Items listed in a dataset:
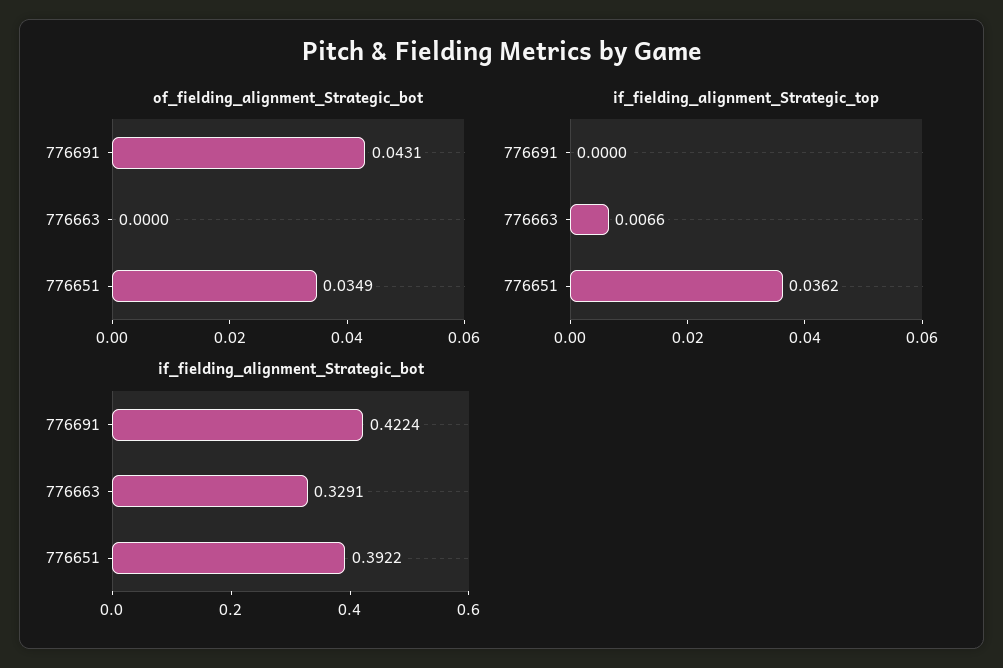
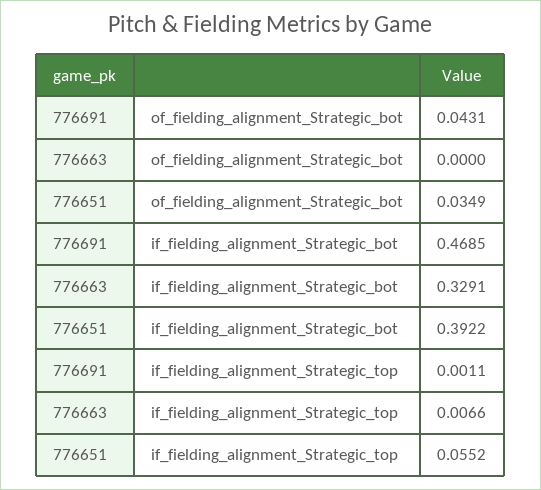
  {
    "of_fielding_alignment_Strategic_bot": {
      "776691": 0.0431,
      "776663": 0,
      "776651": 0.0349
    },
    "if_fielding_alignment_Strategic_top": {
-     "776691": 0,
+     "776691": 0.0011,
      "776663": 0.0066,
-     "776651": 0.0362
+     "776651": 0.0552
    },
    "if_fielding_alignment_Strategic_bot": {
-     "776691": 0.4224,
+     "776691": 0.4685,
      "776663": 0.3291,
      "776651": 0.3922
    }
  }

[PROBLEM STATEMENT] What you hand back should match the entries above exactly, except that no picture appears.

[EXERCISE RESULT]
  {
    "of_fielding_alignment_Strategic_bot": {
      "776691": 0.0431,
      "776663": 0,
      "776651": 0.0349
    },
    "if_fielding_alignment_Strategic_top": {
-     "776691": 0,
+     "776691": 0.0011,
      "776663": 0.0066,
-     "776651": 0.0362
+     "776651": 0.0552
    },
    "if_fielding_alignment_Strategic_bot": {
-     "776691": 0.4224,
+     "776691": 0.4685,
      "776663": 0.3291,
      "776651": 0.3922
    }
  }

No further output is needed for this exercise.